** Opening DATA SHOWN block **
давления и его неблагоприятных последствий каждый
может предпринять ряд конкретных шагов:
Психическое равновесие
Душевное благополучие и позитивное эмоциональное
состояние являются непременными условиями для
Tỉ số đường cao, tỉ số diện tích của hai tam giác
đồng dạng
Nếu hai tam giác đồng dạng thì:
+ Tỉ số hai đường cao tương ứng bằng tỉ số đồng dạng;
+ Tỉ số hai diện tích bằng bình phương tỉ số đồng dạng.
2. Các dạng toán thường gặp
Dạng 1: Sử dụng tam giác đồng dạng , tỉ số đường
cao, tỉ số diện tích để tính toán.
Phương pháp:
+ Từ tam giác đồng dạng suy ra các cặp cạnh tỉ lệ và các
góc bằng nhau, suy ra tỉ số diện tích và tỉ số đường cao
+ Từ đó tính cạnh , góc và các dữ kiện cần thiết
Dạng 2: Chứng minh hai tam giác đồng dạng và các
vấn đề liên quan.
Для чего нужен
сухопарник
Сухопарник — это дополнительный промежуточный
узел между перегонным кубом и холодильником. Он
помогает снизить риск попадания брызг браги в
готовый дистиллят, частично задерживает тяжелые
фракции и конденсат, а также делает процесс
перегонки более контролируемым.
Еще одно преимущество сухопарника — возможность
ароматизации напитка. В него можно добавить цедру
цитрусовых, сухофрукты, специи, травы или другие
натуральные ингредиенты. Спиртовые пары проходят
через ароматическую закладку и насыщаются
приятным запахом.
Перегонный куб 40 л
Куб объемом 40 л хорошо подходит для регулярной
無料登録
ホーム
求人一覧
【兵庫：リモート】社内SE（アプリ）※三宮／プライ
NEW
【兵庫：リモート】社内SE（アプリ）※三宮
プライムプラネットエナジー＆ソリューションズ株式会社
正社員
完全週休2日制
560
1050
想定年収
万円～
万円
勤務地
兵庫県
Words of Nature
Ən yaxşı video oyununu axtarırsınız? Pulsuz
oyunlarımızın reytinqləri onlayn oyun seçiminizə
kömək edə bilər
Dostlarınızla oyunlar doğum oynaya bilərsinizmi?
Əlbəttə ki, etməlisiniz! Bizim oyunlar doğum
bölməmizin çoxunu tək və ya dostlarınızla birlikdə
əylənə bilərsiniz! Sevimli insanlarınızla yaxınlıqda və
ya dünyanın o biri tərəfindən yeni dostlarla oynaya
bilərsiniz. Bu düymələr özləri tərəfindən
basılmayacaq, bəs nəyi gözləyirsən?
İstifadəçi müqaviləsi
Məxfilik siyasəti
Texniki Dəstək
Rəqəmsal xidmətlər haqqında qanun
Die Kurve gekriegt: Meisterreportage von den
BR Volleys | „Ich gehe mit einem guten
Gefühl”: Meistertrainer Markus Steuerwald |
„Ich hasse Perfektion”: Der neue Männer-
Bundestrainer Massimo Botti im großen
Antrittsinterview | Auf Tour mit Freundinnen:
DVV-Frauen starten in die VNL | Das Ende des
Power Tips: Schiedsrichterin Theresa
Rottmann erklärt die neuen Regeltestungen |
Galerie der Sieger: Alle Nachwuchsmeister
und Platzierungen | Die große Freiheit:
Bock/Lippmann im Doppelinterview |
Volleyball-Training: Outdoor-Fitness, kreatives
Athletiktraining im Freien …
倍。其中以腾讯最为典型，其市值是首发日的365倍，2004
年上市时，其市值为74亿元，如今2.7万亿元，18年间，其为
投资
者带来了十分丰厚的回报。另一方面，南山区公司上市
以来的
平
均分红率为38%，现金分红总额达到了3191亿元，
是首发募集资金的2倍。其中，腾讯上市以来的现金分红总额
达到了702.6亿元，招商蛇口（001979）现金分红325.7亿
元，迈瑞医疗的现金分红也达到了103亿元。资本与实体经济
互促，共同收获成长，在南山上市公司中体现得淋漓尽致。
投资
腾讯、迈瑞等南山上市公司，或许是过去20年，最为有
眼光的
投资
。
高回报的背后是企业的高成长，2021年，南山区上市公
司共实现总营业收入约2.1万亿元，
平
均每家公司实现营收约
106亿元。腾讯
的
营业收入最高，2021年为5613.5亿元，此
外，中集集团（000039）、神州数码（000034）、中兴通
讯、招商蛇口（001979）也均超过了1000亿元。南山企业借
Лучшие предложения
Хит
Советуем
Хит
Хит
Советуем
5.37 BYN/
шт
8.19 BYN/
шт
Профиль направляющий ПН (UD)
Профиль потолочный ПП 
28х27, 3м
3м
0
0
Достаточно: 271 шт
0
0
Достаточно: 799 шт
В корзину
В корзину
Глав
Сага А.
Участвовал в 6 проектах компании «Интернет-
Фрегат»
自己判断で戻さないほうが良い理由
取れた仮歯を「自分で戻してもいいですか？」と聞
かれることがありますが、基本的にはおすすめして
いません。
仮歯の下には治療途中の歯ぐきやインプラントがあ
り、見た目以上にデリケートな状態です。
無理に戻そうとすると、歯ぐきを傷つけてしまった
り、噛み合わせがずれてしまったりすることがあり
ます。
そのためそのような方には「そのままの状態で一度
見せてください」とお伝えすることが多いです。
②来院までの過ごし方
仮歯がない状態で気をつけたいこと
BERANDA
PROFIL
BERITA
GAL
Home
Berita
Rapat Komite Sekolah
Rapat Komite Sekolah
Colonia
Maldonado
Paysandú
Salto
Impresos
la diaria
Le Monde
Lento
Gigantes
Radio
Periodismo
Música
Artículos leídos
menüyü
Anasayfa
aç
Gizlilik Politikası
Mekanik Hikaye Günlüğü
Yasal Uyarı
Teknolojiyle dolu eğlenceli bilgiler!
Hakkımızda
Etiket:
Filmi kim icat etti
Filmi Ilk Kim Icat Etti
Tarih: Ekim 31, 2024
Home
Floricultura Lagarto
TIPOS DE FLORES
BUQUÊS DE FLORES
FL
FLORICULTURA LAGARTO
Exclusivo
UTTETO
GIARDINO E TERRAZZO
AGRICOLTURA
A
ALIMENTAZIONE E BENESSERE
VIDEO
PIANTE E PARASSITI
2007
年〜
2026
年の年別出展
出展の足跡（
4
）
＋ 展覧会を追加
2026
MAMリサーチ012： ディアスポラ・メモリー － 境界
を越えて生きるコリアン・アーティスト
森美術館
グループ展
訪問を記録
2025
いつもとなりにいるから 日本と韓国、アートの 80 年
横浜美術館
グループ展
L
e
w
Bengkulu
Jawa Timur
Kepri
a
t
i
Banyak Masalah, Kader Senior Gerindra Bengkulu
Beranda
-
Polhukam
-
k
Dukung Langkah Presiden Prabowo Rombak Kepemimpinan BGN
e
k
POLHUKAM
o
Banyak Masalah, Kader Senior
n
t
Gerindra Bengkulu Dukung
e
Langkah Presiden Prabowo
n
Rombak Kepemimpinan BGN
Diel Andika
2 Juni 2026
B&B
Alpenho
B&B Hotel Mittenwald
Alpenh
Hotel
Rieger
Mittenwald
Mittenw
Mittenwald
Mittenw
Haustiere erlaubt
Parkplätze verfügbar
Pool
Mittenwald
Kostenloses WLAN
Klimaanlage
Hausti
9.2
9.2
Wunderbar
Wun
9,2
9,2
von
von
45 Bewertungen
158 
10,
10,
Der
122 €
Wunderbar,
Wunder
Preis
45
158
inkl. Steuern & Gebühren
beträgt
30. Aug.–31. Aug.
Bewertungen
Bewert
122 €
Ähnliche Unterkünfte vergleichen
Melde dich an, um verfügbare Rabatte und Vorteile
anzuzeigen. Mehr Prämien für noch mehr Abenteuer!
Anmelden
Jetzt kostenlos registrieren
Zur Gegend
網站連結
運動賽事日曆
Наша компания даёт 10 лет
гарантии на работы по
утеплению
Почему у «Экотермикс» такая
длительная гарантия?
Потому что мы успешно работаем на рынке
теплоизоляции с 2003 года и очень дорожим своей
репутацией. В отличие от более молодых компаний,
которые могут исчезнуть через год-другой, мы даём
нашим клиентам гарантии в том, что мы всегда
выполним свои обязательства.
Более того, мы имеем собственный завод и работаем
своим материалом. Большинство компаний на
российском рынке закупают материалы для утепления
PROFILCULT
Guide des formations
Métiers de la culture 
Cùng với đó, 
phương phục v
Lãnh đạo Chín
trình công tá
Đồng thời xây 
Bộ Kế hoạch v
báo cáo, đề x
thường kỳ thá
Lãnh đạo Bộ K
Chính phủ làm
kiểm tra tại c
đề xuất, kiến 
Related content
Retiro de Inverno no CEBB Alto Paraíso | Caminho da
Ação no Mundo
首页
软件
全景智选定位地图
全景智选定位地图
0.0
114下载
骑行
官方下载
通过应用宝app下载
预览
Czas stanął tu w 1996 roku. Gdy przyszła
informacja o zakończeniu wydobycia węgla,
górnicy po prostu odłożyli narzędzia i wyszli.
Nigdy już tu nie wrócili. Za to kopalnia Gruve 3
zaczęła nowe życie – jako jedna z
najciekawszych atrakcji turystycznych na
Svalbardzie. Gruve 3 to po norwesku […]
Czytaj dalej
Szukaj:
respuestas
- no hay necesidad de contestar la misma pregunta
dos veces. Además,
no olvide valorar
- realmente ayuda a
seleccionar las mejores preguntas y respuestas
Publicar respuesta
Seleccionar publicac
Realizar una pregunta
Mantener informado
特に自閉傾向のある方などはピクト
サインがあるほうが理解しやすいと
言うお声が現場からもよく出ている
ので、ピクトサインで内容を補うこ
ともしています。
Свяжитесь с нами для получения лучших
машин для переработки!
** Closing DATA SHOWN block **
From the opening line of the data above, please print each line as written up to and including the line that contains "ароматизации напитка. В", and nothing more.

## [ANSWER SECTION]
давления и его неблагоприятных последствий каждый
может предпринять ряд конкретных шагов:
Психическое равновесие
Душевное благополучие и позитивное эмоциональное
состояние являются непременными условиями для
Tỉ số đường cao, tỉ số diện tích của hai tam giác
đồng dạng
Nếu hai tam giác đồng dạng thì:
+ Tỉ số hai đường cao tương ứng bằng tỉ số đồng dạng;
+ Tỉ số hai diện tích bằng bình phương tỉ số đồng dạng.
2. Các dạng toán thường gặp
Dạng 1: Sử dụng tam giác đồng dạng , tỉ số đường
cao, tỉ số diện tích để tính toán.
Phương pháp:
+ Từ tam giác đồng dạng suy ra các cặp cạnh tỉ lệ và các
góc bằng nhau, suy ra tỉ số diện tích và tỉ số đường cao
+ Từ đó tính cạnh , góc và các dữ kiện cần thiết
Dạng 2: Chứng minh hai tam giác đồng dạng và các
vấn đề liên quan.
Для чего нужен
сухопарник
Сухопарник — это дополнительный промежуточный
узел между перегонным кубом и холодильником. Он
помогает снизить риск попадания брызг браги в
готовый дистиллят, частично задерживает тяжелые
фракции и конденсат, а также делает процесс
перегонки более контролируемым.
Еще одно преимущество сухопарника — возможность
ароматизации напитка. В него можно добавить цедру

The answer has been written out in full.